■ Source:
Wednesday, October 2, 2019
The International Day of Nonviolence

Dear friends,

It has been just over a week since I began in the position of Executive Director at Pax Christi USA. I want to send a note of thanks to all of you who have taken the time to welcome me back “into the fold” following my three-and-a-half years at Pax Christi International. I am so grateful for all of your emails, phone calls and messages of welcome and congratulations and the offers to help in continuing to grow our movement. 

It has been almost thirty years since I was first introduced to Pax Christi by Becky Stringer of Pax Christi Florida, my supervisor at the placement site for my year of volunteer service following college graduation. She invited me to attend a retreat being facilitated by Dan Berrigan. One of the great privileges and joys of my lifetime was meeting and hearing Dan that weekend, leading to a handful of times over the next twenty years that visits with Dan would lead me more deeply into understanding and following Jesus’s way of peace and nonviolence.

10-2-19 withDanBerrigan
Johnny rocking the tie-dye and timidly approaching Dan Berrigan for the first time with a scripture question at a Pax Christi Florida retreat in 1991

From that first retreat through years of campus organizing for Pax Christi USA and then 15 years on the national staff, Pax Christi USA has been a home for me-and the people who make up this extraordinary movement have been like family to me. I cannot emphasize enough how grateful I am to be part of this movement and to have this opportunity to serve alongside all of you.

■ Items:
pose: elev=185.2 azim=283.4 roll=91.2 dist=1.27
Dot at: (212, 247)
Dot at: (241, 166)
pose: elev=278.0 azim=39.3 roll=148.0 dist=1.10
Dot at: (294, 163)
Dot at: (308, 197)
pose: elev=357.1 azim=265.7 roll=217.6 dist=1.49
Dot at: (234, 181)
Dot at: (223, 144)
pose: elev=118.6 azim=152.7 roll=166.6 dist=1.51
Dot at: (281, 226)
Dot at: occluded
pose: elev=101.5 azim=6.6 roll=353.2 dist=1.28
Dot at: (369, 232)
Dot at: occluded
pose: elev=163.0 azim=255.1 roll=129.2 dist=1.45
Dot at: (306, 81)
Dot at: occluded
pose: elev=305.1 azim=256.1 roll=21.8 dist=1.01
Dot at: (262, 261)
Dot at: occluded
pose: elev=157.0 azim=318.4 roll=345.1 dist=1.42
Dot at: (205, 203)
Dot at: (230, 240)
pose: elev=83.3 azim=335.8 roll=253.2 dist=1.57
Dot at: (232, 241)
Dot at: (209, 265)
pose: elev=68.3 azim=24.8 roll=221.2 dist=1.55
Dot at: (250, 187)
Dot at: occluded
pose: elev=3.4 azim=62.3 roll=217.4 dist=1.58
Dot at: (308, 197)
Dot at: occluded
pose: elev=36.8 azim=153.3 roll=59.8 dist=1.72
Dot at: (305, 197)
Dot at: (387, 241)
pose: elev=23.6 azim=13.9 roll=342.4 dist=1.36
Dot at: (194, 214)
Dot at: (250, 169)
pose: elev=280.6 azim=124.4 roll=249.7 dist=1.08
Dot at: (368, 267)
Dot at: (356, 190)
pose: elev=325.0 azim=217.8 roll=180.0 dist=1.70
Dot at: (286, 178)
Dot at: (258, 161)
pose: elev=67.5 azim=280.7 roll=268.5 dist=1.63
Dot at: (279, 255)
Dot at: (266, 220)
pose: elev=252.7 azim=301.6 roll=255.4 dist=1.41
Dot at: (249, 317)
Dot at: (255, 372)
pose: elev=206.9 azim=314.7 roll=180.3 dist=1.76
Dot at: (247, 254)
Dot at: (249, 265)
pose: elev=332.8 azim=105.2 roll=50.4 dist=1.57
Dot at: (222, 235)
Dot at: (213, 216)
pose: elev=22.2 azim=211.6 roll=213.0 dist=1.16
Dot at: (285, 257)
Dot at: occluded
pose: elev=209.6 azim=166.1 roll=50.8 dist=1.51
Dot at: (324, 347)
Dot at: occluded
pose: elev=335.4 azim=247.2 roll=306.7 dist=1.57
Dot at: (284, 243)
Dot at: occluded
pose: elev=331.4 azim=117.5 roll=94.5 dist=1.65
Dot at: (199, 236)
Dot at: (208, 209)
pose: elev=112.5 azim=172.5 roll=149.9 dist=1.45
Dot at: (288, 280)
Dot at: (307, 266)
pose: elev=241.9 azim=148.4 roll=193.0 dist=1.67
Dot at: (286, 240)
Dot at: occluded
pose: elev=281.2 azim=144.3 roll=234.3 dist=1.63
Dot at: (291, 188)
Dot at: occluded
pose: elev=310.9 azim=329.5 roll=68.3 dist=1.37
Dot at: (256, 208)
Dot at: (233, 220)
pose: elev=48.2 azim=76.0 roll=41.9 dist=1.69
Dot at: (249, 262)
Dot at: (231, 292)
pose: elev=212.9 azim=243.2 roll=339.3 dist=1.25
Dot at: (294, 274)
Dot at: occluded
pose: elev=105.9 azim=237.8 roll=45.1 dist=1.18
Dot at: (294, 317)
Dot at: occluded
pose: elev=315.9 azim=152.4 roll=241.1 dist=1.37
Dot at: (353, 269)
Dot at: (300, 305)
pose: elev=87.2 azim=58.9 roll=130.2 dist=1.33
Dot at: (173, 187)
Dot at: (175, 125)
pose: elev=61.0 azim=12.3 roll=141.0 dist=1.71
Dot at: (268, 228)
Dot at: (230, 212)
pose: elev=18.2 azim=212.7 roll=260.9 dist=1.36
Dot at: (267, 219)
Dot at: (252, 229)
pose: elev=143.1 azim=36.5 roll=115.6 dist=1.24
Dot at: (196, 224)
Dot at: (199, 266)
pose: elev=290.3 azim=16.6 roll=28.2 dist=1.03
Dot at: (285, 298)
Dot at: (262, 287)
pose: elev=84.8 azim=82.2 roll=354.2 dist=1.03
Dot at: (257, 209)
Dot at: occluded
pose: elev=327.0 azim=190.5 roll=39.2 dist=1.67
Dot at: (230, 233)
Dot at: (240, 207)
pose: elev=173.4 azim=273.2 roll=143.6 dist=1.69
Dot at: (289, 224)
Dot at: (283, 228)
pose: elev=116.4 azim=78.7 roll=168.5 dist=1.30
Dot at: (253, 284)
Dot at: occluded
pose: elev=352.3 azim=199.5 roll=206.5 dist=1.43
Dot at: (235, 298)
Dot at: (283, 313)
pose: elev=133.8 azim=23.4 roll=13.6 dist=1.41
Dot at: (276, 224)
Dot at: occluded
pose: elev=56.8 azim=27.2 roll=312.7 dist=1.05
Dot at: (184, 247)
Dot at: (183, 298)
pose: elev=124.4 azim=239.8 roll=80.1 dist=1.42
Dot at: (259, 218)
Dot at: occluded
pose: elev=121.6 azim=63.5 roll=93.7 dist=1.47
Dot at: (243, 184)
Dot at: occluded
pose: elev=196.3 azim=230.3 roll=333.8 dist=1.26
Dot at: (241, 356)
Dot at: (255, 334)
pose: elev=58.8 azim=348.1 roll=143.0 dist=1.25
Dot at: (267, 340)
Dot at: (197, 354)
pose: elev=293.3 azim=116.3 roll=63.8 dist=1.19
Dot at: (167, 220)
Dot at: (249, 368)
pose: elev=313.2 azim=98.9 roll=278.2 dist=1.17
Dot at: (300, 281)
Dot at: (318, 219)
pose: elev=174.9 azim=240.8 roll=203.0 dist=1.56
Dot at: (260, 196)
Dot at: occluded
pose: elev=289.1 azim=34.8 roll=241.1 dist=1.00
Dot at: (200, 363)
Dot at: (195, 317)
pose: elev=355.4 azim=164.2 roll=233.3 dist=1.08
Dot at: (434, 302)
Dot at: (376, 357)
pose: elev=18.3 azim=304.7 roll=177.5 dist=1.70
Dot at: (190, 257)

■ What to do: Write the next part of the letter from the new Executive Director of Pax Christi USA, beginning after its final sentence.

■ Reply to the task:
As I get started, I want to especially invite you to reach out and share with me your experience of and hopes for Pax Christi USA. I want to know why you are part of this movement, what directions and opportunities you want to see us embrace, what incredible work you and your groups and regions are already doing to embody the “peace of Christ” in our world today, and what challenges you face in living out our shared commitment to justice and nonviolence. Email me at jzokovitch@paxchristiusa.org and I’ll get back to you as quickly as I can.

I think that it is apropos that I’m writing to you today, the 150th anniversary of Gandhi’s birth, dedicated as the International Day of Nonviolence by the United Nations. As a movement, we promote and put into practice the spirituality of nonviolence. It is at the heart of who we are. I’m looking forward to how we together can live out the power of nonviolence and help change our world. Thanks for all your support of Pax Christi USA and of me personally. I am so excited for the journey ahead!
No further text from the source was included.